The glue will give flexibility to the joint compound. Without it, the joint compound will dry rigid and brittle. Unlike the walls in a house, stage scenery moves, so the texture has to be flexible to adhere to the surface and move with the scenery. Without flexible glue, joint compound applied to scenery will crack and fall off when the scenery is moved.

Once you have mixed the joint compound and the flexible glue to the consistency of peanut butter, add the half-teaspoon of tint. This is to color the joint compound so if it chips on your scenery, it will not show a white chip mark.

Advanced texture: Once you are comfortable working with this basic recipe, you can add other items to the joint compound mixture to give it additional texture: ground walnut shells, sawdust, clean kitty litter (not the scoop kind), vermiculite (a plant soil additive), shredded paper, and so forth.

Step three

Once the primer is dry, you can apply your prepared texture compound. Spread the texture onto the wood surface with a putty knife. You can spread it smooth or put grooves in it or make dashed skipping lines—whatever you choose. Do not, however, put the compound on thick. A thick application of the mixture will take forever to dry, and it will crack. If you want to build up the surface, multiple thin coats that are allowed to dry between applications will work much better.

As you spread the mixture, keep in mind that the glazing and painting techniques that you use in the next steps will create different colors to the high and low areas of the textured surface, emphasizing the irregularities.

Step four

When the texture is completely dry, you can paint it. For the look of an old plaster wall, roll a base coat of the semigloss paint over the textured surface. It needs to be semigloss because you want a slick surface for the glazing, which you will apply in the next step, to slide over.

Step five

In a separate bucket, mix the glazing compound with a half-teaspoon of the raw umber tint.
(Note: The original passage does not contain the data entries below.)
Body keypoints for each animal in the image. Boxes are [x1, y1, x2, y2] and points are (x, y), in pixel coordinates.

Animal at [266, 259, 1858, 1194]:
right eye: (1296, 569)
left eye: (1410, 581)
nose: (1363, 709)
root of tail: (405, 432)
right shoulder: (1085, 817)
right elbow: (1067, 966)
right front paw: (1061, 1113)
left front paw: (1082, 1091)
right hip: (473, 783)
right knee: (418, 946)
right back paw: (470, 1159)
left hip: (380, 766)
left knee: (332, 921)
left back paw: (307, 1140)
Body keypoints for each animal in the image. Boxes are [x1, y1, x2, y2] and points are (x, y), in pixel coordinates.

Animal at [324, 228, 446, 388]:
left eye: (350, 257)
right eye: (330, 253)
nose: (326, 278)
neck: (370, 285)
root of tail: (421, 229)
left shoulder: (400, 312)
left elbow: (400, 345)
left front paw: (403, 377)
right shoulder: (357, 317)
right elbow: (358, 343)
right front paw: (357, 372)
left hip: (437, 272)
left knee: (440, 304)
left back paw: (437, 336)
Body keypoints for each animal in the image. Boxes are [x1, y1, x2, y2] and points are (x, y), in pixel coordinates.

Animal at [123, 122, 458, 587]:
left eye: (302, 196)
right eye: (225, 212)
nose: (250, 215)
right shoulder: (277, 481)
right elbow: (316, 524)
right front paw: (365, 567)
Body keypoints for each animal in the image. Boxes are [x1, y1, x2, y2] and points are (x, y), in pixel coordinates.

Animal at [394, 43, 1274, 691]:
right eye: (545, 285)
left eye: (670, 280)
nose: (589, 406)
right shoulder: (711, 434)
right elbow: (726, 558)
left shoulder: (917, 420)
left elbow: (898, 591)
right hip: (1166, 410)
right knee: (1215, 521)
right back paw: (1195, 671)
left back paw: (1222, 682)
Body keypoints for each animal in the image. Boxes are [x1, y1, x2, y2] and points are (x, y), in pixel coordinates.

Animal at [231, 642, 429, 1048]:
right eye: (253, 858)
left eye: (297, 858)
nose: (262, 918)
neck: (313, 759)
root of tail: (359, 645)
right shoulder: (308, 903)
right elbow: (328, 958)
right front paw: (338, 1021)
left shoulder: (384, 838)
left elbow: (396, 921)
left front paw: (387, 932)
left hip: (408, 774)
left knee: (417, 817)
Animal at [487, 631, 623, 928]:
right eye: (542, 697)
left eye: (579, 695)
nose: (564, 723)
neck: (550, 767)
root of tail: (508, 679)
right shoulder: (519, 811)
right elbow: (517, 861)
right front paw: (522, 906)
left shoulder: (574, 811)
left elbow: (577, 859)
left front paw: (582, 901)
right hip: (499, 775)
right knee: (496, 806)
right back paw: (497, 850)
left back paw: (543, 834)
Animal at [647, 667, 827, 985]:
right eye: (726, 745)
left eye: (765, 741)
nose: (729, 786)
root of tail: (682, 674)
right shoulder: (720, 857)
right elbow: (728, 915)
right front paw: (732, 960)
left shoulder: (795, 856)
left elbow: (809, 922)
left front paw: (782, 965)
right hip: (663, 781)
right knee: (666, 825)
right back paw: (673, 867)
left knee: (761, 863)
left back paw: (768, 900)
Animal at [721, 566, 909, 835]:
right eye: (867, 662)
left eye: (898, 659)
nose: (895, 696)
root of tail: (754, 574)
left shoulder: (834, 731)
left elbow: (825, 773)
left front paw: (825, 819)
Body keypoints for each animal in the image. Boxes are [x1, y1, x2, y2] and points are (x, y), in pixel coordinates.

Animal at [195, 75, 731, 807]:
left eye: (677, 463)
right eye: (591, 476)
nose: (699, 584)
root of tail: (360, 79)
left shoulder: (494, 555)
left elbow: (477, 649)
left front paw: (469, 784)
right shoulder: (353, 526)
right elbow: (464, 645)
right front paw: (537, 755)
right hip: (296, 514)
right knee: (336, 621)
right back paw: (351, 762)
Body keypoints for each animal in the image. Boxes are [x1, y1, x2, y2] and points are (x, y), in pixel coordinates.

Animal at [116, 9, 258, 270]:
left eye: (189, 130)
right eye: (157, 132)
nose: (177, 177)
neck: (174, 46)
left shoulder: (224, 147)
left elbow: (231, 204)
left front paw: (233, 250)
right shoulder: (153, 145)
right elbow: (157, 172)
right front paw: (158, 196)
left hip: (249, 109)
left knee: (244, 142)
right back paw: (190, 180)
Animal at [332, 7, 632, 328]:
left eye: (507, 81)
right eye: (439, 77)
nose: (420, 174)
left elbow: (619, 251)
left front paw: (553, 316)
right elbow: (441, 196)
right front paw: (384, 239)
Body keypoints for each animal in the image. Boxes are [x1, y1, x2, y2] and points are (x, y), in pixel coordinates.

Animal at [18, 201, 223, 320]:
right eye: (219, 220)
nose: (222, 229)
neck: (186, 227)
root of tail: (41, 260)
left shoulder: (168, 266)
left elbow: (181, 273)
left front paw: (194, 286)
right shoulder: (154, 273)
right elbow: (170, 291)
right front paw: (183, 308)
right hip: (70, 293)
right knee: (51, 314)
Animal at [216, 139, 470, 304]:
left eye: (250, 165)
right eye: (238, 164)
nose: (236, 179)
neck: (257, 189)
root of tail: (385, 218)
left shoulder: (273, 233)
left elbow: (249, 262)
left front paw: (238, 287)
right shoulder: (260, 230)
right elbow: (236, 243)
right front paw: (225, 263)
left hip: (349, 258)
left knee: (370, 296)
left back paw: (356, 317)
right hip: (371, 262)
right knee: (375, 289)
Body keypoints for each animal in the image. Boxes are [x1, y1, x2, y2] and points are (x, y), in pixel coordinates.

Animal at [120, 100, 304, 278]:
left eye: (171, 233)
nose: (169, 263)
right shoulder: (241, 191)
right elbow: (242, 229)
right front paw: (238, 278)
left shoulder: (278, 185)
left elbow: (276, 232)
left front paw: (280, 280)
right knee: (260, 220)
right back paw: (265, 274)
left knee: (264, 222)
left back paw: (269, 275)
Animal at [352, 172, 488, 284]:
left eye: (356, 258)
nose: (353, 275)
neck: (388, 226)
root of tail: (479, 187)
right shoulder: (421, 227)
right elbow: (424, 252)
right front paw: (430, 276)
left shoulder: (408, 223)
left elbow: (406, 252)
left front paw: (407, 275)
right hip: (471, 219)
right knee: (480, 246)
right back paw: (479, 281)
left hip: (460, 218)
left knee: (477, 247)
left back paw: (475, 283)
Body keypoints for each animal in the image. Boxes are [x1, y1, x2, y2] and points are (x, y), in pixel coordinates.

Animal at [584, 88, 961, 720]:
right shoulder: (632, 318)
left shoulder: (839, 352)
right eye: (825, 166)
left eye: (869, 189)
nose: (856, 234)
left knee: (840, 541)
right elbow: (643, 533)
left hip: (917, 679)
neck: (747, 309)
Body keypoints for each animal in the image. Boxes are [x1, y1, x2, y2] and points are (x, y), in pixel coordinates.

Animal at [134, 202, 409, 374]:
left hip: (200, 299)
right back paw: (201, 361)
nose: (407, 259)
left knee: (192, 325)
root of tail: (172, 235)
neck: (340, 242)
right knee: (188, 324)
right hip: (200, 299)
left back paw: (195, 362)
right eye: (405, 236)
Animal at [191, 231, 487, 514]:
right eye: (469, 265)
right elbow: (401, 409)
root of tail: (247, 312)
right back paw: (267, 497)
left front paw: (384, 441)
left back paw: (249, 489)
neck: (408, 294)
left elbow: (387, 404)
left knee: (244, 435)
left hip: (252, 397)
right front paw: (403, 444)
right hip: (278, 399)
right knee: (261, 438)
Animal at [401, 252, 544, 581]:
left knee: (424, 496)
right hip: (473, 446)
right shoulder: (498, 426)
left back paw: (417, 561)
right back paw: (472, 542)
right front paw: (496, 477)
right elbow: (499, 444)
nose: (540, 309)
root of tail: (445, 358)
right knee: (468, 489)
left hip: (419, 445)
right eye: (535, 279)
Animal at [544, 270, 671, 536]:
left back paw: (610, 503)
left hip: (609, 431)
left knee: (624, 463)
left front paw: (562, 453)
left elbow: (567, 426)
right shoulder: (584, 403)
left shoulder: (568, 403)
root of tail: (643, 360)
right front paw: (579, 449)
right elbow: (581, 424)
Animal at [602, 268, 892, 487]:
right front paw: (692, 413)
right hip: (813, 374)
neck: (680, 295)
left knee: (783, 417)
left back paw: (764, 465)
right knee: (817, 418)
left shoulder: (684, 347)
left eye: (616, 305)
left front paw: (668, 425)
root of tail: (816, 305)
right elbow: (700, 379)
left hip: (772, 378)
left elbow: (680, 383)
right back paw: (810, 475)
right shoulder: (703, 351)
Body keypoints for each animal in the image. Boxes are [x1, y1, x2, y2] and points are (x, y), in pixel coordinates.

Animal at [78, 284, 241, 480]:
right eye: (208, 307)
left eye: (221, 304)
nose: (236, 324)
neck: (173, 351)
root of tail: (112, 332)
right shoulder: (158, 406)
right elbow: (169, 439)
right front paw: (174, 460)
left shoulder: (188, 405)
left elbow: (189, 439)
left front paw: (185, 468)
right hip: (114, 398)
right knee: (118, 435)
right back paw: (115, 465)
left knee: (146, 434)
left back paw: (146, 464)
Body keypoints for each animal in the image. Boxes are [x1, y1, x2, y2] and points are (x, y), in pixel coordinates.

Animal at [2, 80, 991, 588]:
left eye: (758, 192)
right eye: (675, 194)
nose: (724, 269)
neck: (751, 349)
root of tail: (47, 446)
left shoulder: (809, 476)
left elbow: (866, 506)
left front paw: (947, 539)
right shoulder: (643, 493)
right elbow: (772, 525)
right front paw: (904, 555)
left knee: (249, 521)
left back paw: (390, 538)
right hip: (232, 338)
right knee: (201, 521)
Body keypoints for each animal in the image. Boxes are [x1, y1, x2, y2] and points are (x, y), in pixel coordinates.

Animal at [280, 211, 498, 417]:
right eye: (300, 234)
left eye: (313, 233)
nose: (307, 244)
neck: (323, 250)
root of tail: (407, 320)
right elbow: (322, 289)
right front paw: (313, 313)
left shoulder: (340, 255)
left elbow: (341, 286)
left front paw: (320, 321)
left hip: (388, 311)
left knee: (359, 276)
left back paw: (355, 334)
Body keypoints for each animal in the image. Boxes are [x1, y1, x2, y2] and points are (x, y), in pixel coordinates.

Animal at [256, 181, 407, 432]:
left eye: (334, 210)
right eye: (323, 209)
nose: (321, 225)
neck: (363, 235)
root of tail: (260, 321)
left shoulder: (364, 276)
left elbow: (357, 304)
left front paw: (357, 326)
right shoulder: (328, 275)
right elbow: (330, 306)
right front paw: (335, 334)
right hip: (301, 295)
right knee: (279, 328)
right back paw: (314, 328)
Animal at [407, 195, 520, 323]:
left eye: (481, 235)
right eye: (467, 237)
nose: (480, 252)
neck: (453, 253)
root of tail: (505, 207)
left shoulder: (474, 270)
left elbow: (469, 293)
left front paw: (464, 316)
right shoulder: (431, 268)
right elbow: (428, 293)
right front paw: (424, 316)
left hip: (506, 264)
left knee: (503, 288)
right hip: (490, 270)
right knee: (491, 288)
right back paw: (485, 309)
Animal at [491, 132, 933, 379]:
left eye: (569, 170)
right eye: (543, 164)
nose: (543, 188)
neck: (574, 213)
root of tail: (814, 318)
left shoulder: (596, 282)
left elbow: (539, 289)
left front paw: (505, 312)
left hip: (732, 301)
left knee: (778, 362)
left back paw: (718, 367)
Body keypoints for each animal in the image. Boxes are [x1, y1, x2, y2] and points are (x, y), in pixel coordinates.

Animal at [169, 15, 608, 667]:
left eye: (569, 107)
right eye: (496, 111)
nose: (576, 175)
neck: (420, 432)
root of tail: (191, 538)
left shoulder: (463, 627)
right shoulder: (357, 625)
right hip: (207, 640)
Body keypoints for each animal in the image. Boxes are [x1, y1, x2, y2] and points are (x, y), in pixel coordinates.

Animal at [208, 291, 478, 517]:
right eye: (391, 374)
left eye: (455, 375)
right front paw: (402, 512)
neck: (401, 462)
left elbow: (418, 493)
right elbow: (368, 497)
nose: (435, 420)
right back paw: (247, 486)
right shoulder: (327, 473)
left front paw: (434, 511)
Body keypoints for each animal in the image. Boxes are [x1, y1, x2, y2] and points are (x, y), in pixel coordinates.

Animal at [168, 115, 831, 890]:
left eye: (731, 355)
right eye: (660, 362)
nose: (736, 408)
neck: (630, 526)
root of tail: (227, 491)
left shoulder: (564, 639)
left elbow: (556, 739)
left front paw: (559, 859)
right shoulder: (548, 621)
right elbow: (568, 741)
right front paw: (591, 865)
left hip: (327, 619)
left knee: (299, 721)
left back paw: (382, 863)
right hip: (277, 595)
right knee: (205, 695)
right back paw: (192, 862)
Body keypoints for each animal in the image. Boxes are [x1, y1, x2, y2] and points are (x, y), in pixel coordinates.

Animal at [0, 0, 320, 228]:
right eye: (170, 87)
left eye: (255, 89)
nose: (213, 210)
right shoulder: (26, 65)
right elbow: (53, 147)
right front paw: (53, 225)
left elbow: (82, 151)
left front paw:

Depending on the glazing product you’re using, you may want to add a small amount of water (read the directions on the can). Using a chip brush, apply the tinted glazing product on the semigloss surface. Important: work in small sections and do not allow the glazing to dry.

Take a wet natural sponge and pat, wipe, or rub off the glazing product from the highest parts of your texture. Leave the glaze in the holes and deepest parts. Move on to the next section and do not allow the edges of the first section to dry. If you do, it will leave a ring or dry mark. Your working and drying time will depend on the humidity and temperature of your work area.

Step six

Once the glazing product is dry, you can add a highlight to the highest surfaces of your texture using a lighter color of paint. A “dry brush” technique is effective for this. Get a small amount of paint on the brush and then wipe most of it off on the lip of the can, and apply the paint lightly to the high parts of the surface.

One of the great things about this technique is its versatility. You can use it as a starting point to create so many other effects. The best way to learn what you can do with it is to experiment and see what you can devise on your own. Try spreading the texturing compound with some other tools such as a mason’s trowel, spatula, or cake frosting knife. Make patterns in it by rolling twisted rags on the top, stamping it with foam rubber stamps, or scoring it with a fork. You’ll be surprised at how many different surface textures you can create. ?

The door, bricks, lower wall section, and stoop of this scenery for the Cincinnati Playhouse production of Doubt were all textured using the technique described in this article. At top, a surface textured by the author to resemble old painted concrete.